Classification means that a voice sample is going to be categorized or classified according to some previously defined rules -- for instance, male or female, young or old, or perhaps according to language or dialect. Classification systems can be used within verification and identification systems to help pair-down comparative samples and provide further confidence in scoring.
Segmentation is a capability where the voice biometric engine can evaluate and separate multiple speakers from a single audio sample. A variety of audio processing techniques are applied to the sample in an attempt to identify the individual speakers within the recording and segment (separate) their speech for further processing. This is a highly advanced capability that is typically used in custom applications for law enforcement officials and military investigators.
Back to top
Speech Prompting Techniques
A number of different prompting (or challenge) techniques can be used to obtain speech samples within voice biometric systems. The technique used depends on a number of factors such as: level of security desired, type of people using the system, amount of time available, design preferences, etc. The two main classifications of prompting techniques are:
Text-Independent means that the voice print being compared is not necessarily based on the same words or phrases as were used to create the original voiceprint. During enrollment speech is sampled to gather as much phonetic information as possible. During verification, almost any reasonable words, phrases, or numbers can be prompted for -- with responses ideally having similar phonomes. Text-independent challenge techniques typically require a longer enrollment process in order to sample a diverse number of phonomes. However, text-independent systems are generally viewed as being more flexible and user-friendly, and some believe they offer better security characteristics.
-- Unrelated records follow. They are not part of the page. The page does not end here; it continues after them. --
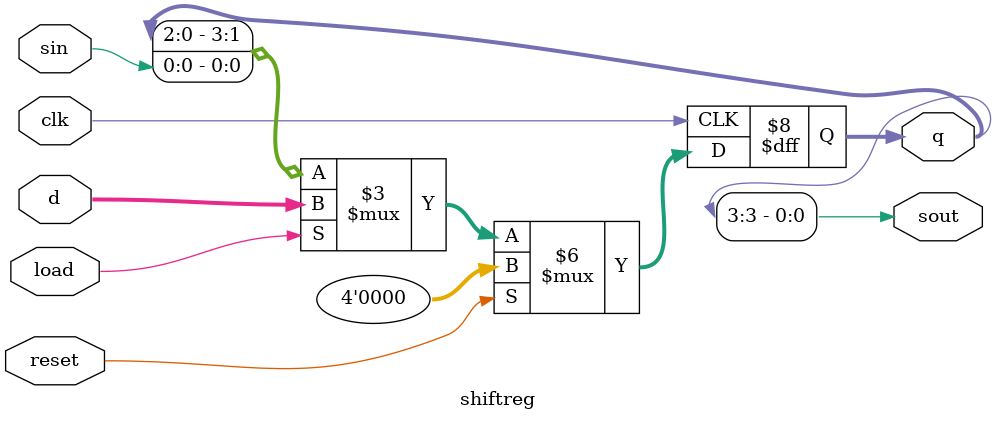
<source format=sv>
module shiftreg #(parameter N=4)
					(input logic clk,
					input logic reset, 
					input logic load,
					input logic sin,
					input logic [N-1:0] d,
					output logic [N-1:0] q,
					output logic sout);

					
					always_ff @(posedge clk) begin
						if (reset) q <= 0;
						else if (load) q <= d;
						else q <= {q[N-2:0], sin};
					end
					
					assign sout = q[N-1];
endmodule
				
</source>
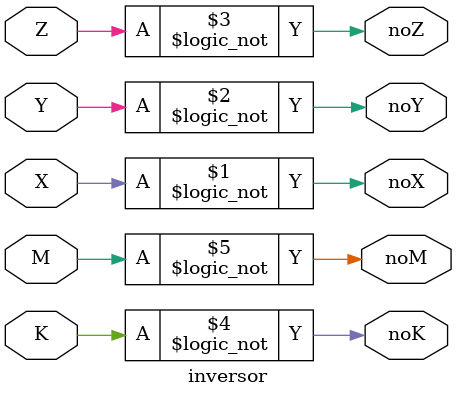
<source format=v>
module inversor(
   output noX,
   output noY,
   output noZ,
   output noK,
   output noM,
   input X,
   input Y, 
   input Z,
   input K,
   input M
   
);
assign noX = !X;
assign noY = !Y;
assign noZ = !Z;
assign noK = !K;
assign noM = !M;
endmodule

</source>
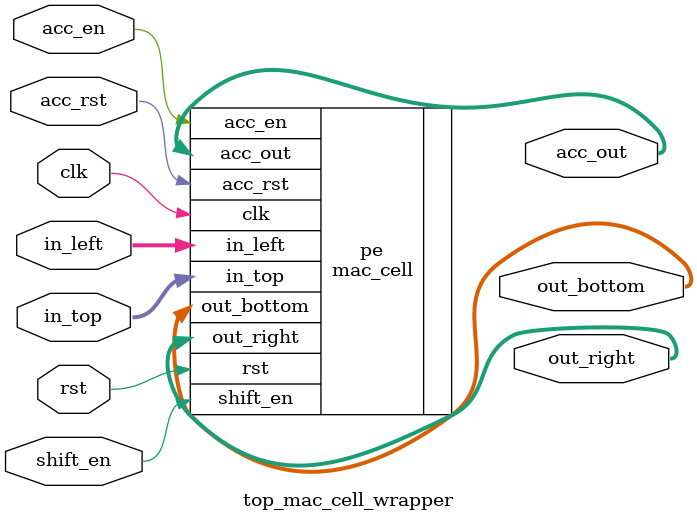
<source format=sv>
module top_mac_cell_wrapper (
    input  logic clk,
    input  logic rst,
    input  logic acc_rst,
    input  logic shift_en,
    input  logic acc_en,

    input  logic [7:0] in_left,
    input  logic [7:0] in_top,

    output logic [7:0] out_right,
    output logic [7:0] out_bottom,
    output logic [31:0] acc_out
);

    mac_cell #(
        .DATA_WIDTH(8),
        .ACC_WIDTH(32)
    ) pe (
        .clk(clk),
        .rst(rst),
        .acc_rst(acc_rst),
        .acc_en(acc_en),
        .shift_en(shift_en),
        .in_left(in_left),
        .in_top(in_top),
        .out_right(out_right),
        .out_bottom(out_bottom),
        .acc_out(acc_out)
    );

endmodule

</source>
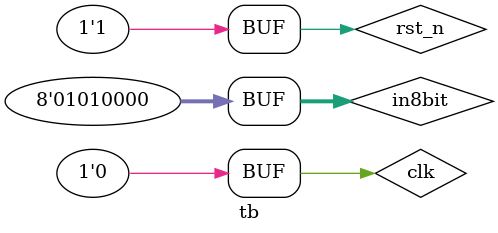
<source format=v>
`timescale 1ns / 1ps

module tb;

    // Inputs
    reg clk;
    reg rst_n;
    reg [7:0] in8bit;

    // Outputs
    wire [7:0] out8bit;

    // Instantiate the Unit Under Test (UUT)
    tt_um_sunaofurukawa_cpu_8bit uut (
        .clk(clk),
        .rst_n(rst_n),
        .in8bit(in8bit),
        .out8bit(out8bit)
    );

    initial begin
        // Initialize Inputs
        clk = 0;
        rst_n = 0;
        in8bit = 0;

        // Wait for 100 ns for global reset to finish
        #100;
        
        // De-assert the reset
        rst_n = 1;
        
        // Wait for 20 ns for internal operations to stabilize
        #20;

        // ADD operation: Add 5 to regA
        in8bit = 8'b00010001;  
        #20;

        // SUB operation: Subtract 3 from regA
        in8bit = 8'b00100011;  
        #20;

        // AND operation: Perform bitwise AND with regA and 4
        in8bit = 8'b00110100;  
        #20;

        // OR operation: Perform bitwise OR with regA and 2
        in8bit = 8'b01000010;  
        #20;

        // NOT operation: Perform bitwise NOT on regA
        in8bit = 8'b01010000;  
        #20;
        
    end

endmodule
</source>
Text-Dependent means that the voice print being compared is based on the same words or phrases (or a subset) as were previously captured. Because only a limited set of words, phrases, or numbers is used, text-dependent systems are typically considered to be easier for users and simpler to implement. And because there are limits on the phrases being captured, enrollment is typically shorter. Because of this however, text-dependent systems are sometimes viewed as being less secure. Hackers and fraudsters presumably have fewer combinations to try or can possibly record static phrases and play them back to pass authentication.
In practice, there are very good and appropriate reasons to use both types of challenges. There are too many variables in each and every application scenario to automatically favor one technique over another. And lately many companies are beginning to experiment with mixed use cases where both text-independent and text-dependent challenges are used in multiple prompting loops -- all in a effort to create even higher security.